We made the decision NOT to visit Moose and Barley as often as we were allowed (8-10, 11-12, 3-6, 8-8.30), as we realised that Moose became frantic with excitement whenever we were around but settled down and played with Robert and the other dogs when we were not), so we only visited first thing in the morning and then for an hour before dinner. We thought that worked well. 

Barley coped well on the ship. All of the animals were a bit skittish for the first 24 hours but Barley especially settled into the rhythm of life on the ship and didn't seem to mind. We let him wander around the indoor exercise area, where soon enough he found a high shelf to sit on and watch smugly as the dogs played below.

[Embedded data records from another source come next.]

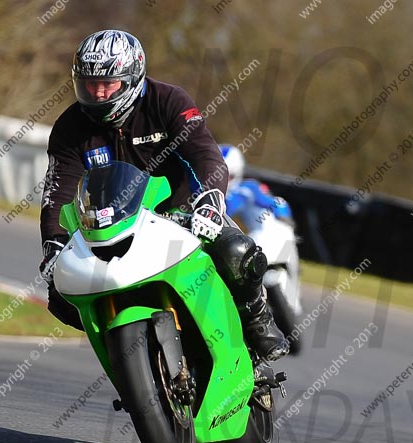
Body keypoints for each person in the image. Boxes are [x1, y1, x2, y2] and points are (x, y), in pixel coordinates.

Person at [38, 29, 288, 362]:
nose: (98, 94)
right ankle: (124, 352)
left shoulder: (169, 101)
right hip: (112, 225)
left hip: (182, 212)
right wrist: (53, 242)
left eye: (108, 84)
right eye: (88, 84)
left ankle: (257, 317)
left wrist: (211, 201)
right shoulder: (70, 128)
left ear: (132, 79)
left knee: (237, 251)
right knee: (60, 292)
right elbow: (58, 189)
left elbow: (205, 154)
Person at [220, 144, 294, 234]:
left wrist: (284, 219)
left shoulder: (245, 190)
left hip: (269, 235)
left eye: (227, 176)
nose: (222, 180)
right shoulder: (242, 190)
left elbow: (278, 203)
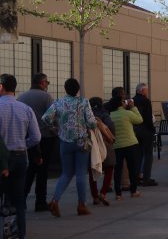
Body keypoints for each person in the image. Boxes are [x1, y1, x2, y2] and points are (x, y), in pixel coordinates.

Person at [43, 78, 96, 218]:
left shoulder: (58, 102)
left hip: (64, 142)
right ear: (78, 89)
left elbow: (46, 118)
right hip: (81, 142)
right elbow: (91, 123)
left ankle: (55, 200)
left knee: (66, 173)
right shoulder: (83, 102)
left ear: (65, 89)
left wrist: (55, 128)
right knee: (80, 173)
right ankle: (81, 205)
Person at [0, 74, 41, 239]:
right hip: (20, 156)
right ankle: (20, 238)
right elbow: (36, 136)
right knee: (18, 198)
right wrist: (23, 144)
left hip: (2, 157)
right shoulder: (25, 108)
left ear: (1, 87)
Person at [18, 73, 56, 212]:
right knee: (42, 170)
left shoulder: (21, 97)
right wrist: (55, 131)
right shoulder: (46, 97)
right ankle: (40, 201)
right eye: (47, 82)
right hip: (45, 138)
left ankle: (21, 199)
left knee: (30, 170)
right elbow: (52, 117)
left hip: (27, 138)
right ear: (42, 83)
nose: (47, 84)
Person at [108, 88, 143, 199]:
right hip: (130, 144)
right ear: (121, 103)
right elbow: (139, 120)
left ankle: (118, 194)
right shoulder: (127, 113)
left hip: (117, 146)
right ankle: (133, 191)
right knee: (132, 168)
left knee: (117, 170)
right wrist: (133, 107)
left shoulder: (111, 115)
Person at [88, 97, 116, 206]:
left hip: (92, 146)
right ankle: (103, 193)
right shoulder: (104, 114)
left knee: (93, 170)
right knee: (109, 168)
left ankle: (95, 197)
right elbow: (111, 127)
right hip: (105, 145)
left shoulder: (88, 115)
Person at [132, 83, 157, 187]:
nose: (147, 92)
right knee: (148, 154)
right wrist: (152, 129)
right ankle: (146, 178)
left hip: (135, 130)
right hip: (146, 130)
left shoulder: (132, 101)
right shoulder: (146, 101)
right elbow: (148, 118)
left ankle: (136, 177)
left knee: (138, 155)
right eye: (146, 90)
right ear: (142, 91)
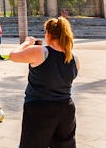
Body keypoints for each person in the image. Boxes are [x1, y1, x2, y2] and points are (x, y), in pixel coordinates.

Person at [9, 17, 80, 148]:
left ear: (48, 33)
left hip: (39, 108)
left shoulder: (41, 51)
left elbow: (13, 55)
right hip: (66, 108)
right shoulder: (74, 57)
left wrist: (26, 42)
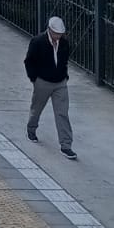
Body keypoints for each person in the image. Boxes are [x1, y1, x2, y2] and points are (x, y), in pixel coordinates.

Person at [24, 15, 76, 159]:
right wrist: (34, 79)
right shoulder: (37, 42)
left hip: (60, 83)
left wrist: (64, 77)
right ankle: (31, 129)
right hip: (43, 82)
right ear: (49, 30)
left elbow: (64, 61)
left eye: (60, 34)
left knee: (62, 114)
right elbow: (29, 61)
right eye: (55, 34)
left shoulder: (64, 44)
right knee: (37, 109)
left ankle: (66, 145)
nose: (57, 37)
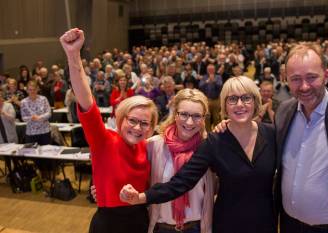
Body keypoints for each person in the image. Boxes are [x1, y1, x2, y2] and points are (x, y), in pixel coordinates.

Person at [121, 76, 277, 233]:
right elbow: (181, 182)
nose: (240, 104)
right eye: (233, 99)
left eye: (246, 98)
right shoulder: (213, 143)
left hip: (263, 223)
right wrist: (131, 194)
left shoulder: (271, 134)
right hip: (226, 223)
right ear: (224, 106)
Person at [60, 28, 158, 233]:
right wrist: (73, 55)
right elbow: (86, 99)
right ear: (121, 119)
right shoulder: (104, 140)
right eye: (132, 120)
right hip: (108, 225)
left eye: (144, 123)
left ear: (151, 127)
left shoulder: (149, 147)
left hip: (141, 222)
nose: (137, 127)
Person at [275, 43, 328, 232]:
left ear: (327, 74)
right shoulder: (284, 111)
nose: (304, 86)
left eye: (311, 77)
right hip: (289, 225)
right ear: (286, 79)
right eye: (295, 79)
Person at [147, 88, 215, 233]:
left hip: (196, 228)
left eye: (197, 116)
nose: (190, 122)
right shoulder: (154, 145)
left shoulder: (209, 148)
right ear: (175, 113)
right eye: (184, 114)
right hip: (162, 228)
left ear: (204, 118)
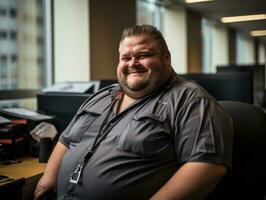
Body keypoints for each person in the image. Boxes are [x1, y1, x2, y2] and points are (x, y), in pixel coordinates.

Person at [34, 24, 233, 200]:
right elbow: (67, 140)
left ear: (166, 57)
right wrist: (48, 178)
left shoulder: (191, 100)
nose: (132, 63)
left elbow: (207, 167)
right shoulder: (100, 97)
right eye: (126, 57)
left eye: (143, 55)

Moose - pay attention to this, as this will surprise you - behaved beautifully. He got along with the other dogs. He didn't try to bite anyone (even the many passengers who came up to view the dogs). He didn't make a fool of himself or us upon embarkation or disembarkation. In short, he behaved himself. And has ever since. We gave Robert a Moose and were given back a reformed Moose. Man, we might have to do this QM2 thing more often. 


We did have one tremendously silly day at sea. Cunard likes to get all of the animal owners and their pets together for a photo shoot during the voyage. The idea is to get a shot of the owners with their pets, with the stack and Queen Mary 2 sign in the background. Well, apparently they schedule these shoots well in advance, and ours happened to fall on the roughest day we had at sea. We're talking about a day of 20-foot swells and gusts of up to 110 mph. In other words, a perfect day to go up to the top deck and smile for the camera. It was too windy to take photos outside, so we did it in the fluorescent-lit kennels instead. When our stuff finally gets to Bozeman, I will scan a copy of the photo they got of us...we're looking distinctly green. 

Matthew spent the rest of the day in bed while I went to the pub (obviously) and enjoyed fish and chips, a couple of pints, and watching the waves inundate the windows. The animals, oddly, didn't seem bothered by the weather at all, even though deck 12 was swaying like an undergrad at a frat party.

All in all, it was a wonderful voyage. We would do it again with the pets, for sure (though I wouldn't recommend taking pets just for fun - it was much better than flying but no one is going to pretend that a week on a ship isn't stressful for animals). 


You can't really see it, but the Statue of Liberty is just above Moose's head

For the record, we had fun on the ship as well. Matthew and I were seated next to two very entertaining couples at dinner (Jacky and Malcolm - a British couple who were doing the round-trip, Southampton-NYC-Southampton - were especially awesome company and kept us laughing every evening). Matthew and I also became known from day one as 'the crazy couple' because we enjoyed hanging out in the outdoor hot tub in high winds. We also became regulars at the nightly pub quiz and all of the lectures (of which there many). I'm not sure that we are new converts to cruise holidays, but we are definitely big fans of the transatlantic voyage as a means of transport. 

I'll wrap this one up here and then write another post about the road-trip shenanigans and our arrival in Bozeman. It definitely deserves its own post.